> _Entries taken from a collection_:
=== Begin Enclosure ===

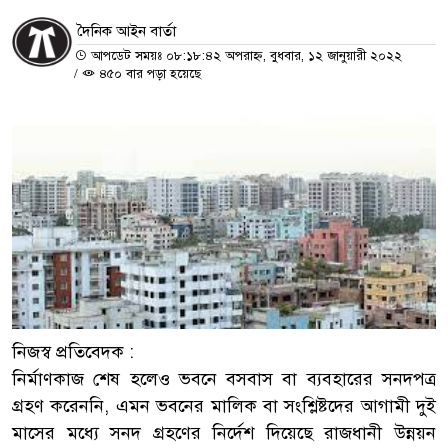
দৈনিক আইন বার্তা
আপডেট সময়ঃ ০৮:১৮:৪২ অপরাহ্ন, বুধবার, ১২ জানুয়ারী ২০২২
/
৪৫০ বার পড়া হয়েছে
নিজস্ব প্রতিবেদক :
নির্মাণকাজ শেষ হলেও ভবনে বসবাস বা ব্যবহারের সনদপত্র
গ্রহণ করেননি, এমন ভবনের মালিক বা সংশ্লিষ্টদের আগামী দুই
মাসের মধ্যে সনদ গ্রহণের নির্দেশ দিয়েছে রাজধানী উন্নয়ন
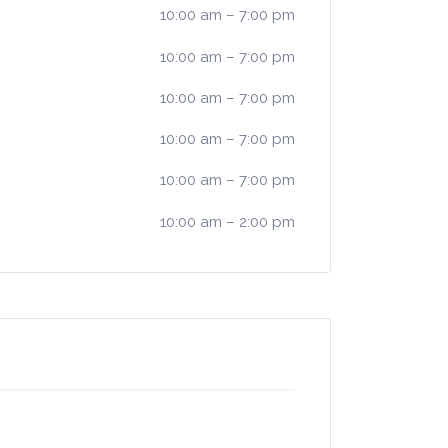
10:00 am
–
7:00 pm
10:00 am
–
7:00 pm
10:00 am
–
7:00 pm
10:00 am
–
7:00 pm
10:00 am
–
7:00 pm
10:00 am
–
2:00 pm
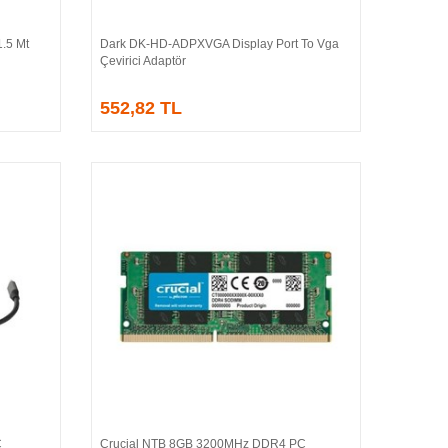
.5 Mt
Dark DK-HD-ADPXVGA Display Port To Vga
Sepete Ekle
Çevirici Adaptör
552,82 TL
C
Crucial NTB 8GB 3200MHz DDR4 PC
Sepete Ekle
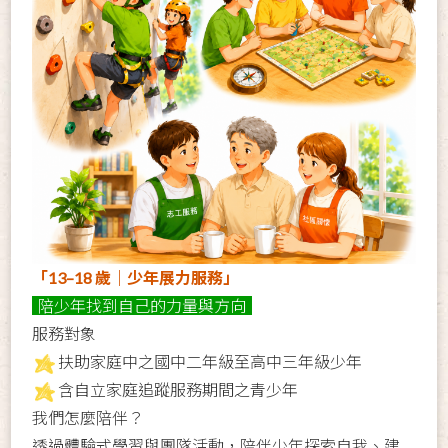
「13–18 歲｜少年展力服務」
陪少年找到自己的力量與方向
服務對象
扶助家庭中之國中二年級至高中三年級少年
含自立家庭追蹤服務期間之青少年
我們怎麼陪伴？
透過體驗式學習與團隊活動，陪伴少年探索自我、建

=== End Enclosure ===

> _REQUIREMENT_:
An exact copy of every record above is required, with all pictures omitted.

> _REPLY TO THE EXERCISE_:
দৈনিক আইন বার্তা
আপডেট সময়ঃ ০৮:১৮:৪২ অপরাহ্ন, বুধবার, ১২ জানুয়ারী ২০২২
/
৪৫০ বার পড়া হয়েছে
নিজস্ব প্রতিবেদক :
নির্মাণকাজ শেষ হলেও ভবনে বসবাস বা ব্যবহারের সনদপত্র
গ্রহণ করেননি, এমন ভবনের মালিক বা সংশ্লিষ্টদের আগামী দুই
মাসের মধ্যে সনদ গ্রহণের নির্দেশ দিয়েছে রাজধানী উন্নয়ন
10:00 am
–
7:00 pm
10:00 am
–
7:00 pm
10:00 am
–
7:00 pm
10:00 am
–
7:00 pm
10:00 am
–
7:00 pm
10:00 am
–
2:00 pm
.5 Mt
Dark DK-HD-ADPXVGA Display Port To Vga
Sepete Ekle
Çevirici Adaptör
552,82 TL
C
Crucial NTB 8GB 3200MHz DDR4 PC
Sepete Ekle
「13–18 歲｜少年展力服務」
陪少年找到自己的力量與方向
服務對象
扶助家庭中之國中二年級至高中三年級少年
含自立家庭追蹤服務期間之青少年
我們怎麼陪伴？
透過體驗式學習與團隊活動，陪伴少年探索自我、建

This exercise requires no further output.